__Brief__.
I need each line of the entries below that includes the string "lines".

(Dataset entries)
==*==

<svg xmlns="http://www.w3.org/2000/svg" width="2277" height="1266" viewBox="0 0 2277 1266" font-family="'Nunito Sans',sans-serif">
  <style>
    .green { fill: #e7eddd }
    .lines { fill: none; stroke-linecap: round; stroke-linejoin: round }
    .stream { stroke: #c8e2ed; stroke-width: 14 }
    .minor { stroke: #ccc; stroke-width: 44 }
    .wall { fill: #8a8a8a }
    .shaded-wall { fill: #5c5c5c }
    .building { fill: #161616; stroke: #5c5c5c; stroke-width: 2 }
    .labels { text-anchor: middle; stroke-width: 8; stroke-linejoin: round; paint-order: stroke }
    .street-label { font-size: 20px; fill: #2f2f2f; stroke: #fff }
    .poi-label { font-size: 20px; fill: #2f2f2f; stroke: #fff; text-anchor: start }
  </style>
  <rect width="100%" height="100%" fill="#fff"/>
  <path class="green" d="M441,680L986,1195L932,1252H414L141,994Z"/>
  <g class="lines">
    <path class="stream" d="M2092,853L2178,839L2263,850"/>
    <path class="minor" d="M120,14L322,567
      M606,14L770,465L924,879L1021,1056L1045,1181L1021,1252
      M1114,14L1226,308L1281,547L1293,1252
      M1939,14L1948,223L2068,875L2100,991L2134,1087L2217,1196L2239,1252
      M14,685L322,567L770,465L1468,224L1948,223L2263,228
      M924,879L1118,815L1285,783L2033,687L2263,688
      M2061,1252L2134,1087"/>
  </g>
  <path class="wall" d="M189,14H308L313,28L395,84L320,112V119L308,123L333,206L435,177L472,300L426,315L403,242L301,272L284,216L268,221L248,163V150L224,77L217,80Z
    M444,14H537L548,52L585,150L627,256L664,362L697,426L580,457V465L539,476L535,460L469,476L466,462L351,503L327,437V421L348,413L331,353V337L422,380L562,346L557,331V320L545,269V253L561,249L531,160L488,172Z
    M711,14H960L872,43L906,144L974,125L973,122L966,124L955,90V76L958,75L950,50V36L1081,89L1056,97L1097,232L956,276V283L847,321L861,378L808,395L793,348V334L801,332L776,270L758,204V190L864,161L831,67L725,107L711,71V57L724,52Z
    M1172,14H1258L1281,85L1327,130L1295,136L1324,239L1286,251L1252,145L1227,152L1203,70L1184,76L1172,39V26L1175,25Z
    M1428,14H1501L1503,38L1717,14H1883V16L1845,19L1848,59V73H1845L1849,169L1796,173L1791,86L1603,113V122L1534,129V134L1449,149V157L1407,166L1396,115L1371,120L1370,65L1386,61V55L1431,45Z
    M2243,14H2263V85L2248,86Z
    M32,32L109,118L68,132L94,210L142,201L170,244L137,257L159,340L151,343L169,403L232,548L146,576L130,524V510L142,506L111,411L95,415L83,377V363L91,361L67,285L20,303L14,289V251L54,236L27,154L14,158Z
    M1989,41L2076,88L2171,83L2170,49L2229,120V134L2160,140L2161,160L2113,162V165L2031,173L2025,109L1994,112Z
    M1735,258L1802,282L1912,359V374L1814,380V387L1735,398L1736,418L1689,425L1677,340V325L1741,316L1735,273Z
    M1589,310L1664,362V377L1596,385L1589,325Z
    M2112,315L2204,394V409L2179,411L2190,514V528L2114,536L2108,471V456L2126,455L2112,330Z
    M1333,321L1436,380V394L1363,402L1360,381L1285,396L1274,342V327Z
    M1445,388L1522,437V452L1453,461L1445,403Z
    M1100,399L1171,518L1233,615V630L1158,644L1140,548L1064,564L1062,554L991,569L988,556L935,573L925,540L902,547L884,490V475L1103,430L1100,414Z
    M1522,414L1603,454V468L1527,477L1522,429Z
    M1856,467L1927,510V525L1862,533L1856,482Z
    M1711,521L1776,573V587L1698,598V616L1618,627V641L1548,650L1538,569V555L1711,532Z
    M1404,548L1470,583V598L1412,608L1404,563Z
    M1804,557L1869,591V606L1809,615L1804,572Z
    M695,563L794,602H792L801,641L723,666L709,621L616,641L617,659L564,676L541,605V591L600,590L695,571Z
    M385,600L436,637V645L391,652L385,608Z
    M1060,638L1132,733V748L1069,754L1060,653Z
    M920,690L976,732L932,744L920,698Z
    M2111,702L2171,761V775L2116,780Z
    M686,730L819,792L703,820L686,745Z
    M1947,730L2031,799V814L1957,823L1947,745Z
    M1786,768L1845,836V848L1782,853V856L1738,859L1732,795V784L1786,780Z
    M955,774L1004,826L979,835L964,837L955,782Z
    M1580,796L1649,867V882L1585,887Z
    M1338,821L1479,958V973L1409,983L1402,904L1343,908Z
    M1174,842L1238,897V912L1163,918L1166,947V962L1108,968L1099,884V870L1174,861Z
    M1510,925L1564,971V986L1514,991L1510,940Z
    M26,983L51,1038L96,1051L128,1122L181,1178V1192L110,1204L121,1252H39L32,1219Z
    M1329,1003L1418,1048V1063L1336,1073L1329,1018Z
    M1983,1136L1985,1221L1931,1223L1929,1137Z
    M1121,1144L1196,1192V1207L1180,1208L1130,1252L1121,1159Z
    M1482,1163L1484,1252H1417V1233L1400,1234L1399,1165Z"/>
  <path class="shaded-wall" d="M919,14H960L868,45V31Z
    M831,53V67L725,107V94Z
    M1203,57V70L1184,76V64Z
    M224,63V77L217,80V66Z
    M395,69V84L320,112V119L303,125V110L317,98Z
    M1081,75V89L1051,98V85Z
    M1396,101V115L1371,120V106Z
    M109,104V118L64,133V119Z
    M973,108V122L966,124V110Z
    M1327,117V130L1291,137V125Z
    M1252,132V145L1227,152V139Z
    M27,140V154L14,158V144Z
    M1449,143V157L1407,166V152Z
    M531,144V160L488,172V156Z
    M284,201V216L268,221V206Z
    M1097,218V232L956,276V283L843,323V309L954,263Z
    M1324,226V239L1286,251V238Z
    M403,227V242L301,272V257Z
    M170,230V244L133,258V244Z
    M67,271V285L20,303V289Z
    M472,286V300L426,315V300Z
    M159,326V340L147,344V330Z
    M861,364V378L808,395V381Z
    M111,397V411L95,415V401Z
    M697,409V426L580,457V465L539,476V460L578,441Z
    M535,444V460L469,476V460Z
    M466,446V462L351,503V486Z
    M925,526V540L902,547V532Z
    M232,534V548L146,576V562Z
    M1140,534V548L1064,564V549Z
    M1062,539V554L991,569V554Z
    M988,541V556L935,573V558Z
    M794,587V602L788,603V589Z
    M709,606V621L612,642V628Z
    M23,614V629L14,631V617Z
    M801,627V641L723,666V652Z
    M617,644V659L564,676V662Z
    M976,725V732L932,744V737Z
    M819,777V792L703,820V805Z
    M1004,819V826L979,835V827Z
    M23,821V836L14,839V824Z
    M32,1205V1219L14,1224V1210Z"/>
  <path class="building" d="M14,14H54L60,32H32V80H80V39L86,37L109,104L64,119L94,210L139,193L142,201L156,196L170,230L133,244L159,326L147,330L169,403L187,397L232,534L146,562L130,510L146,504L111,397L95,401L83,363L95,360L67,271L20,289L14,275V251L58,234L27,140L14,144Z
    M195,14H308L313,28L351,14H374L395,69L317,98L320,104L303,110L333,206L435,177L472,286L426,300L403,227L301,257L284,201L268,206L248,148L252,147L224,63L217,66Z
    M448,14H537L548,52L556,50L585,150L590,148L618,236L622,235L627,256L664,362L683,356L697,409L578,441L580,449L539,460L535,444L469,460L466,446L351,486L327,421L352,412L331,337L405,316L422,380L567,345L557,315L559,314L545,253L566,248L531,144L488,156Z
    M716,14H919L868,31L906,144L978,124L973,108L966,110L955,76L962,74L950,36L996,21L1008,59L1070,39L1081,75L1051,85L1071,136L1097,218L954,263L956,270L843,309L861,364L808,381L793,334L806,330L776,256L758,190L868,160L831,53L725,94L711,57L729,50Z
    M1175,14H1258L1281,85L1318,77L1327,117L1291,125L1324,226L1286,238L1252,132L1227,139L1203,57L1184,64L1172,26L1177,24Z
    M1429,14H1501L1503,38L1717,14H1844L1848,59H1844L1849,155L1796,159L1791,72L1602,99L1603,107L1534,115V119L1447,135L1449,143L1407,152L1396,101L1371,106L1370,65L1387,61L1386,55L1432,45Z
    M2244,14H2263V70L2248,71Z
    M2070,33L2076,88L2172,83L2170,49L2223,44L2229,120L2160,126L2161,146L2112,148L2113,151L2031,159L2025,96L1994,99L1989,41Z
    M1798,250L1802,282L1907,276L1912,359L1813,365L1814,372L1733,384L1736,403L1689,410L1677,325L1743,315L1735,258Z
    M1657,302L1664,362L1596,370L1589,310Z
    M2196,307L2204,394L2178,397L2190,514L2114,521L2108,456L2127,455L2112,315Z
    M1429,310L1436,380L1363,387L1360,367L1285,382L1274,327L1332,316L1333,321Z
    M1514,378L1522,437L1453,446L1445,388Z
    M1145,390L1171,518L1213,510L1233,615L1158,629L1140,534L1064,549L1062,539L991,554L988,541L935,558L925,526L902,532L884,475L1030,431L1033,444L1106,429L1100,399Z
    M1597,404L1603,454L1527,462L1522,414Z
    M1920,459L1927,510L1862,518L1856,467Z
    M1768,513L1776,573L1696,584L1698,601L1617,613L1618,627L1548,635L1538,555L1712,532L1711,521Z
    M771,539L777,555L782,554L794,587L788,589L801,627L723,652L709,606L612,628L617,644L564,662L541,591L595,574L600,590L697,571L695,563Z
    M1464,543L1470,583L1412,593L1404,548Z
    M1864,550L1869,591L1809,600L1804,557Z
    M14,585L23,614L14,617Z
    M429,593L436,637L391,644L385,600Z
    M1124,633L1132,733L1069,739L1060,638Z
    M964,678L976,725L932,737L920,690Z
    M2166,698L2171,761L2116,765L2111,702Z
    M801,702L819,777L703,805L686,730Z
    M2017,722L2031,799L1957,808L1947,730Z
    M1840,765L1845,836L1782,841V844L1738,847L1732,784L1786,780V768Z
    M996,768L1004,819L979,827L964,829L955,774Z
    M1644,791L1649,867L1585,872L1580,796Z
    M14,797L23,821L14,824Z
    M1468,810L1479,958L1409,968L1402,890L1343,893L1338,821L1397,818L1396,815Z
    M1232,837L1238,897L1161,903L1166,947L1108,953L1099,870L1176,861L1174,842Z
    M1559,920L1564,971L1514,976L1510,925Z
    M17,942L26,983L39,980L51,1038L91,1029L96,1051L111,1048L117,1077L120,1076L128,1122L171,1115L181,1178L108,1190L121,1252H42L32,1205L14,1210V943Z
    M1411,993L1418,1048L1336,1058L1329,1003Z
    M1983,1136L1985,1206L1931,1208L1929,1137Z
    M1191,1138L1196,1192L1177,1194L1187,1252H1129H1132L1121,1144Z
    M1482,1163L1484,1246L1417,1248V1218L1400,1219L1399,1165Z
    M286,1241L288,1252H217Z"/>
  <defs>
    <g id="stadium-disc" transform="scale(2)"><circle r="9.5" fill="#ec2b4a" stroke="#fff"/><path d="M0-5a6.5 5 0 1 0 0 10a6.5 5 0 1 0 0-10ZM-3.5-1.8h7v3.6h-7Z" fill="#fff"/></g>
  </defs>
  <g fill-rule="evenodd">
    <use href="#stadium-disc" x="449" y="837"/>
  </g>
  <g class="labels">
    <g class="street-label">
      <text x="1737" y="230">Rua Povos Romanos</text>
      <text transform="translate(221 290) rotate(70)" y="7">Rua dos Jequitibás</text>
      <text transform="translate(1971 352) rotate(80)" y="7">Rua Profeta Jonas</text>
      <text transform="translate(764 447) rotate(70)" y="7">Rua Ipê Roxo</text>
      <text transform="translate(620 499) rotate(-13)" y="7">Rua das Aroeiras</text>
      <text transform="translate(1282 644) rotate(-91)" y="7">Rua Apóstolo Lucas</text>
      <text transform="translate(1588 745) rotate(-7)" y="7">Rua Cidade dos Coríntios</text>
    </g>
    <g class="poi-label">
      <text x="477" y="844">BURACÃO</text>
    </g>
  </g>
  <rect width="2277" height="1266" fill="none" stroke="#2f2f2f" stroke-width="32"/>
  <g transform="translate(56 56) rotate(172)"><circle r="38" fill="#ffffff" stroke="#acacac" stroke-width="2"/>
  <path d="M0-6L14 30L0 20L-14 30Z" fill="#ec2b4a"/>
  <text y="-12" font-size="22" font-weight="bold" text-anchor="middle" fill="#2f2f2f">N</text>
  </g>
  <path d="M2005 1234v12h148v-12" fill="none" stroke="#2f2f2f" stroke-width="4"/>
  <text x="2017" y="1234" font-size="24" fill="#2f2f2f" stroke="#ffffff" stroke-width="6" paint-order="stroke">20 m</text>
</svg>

==*==

__Problem solution__.
    .lines { fill: none; stroke-linecap: round; stroke-linejoin: round }
  <g class="lines">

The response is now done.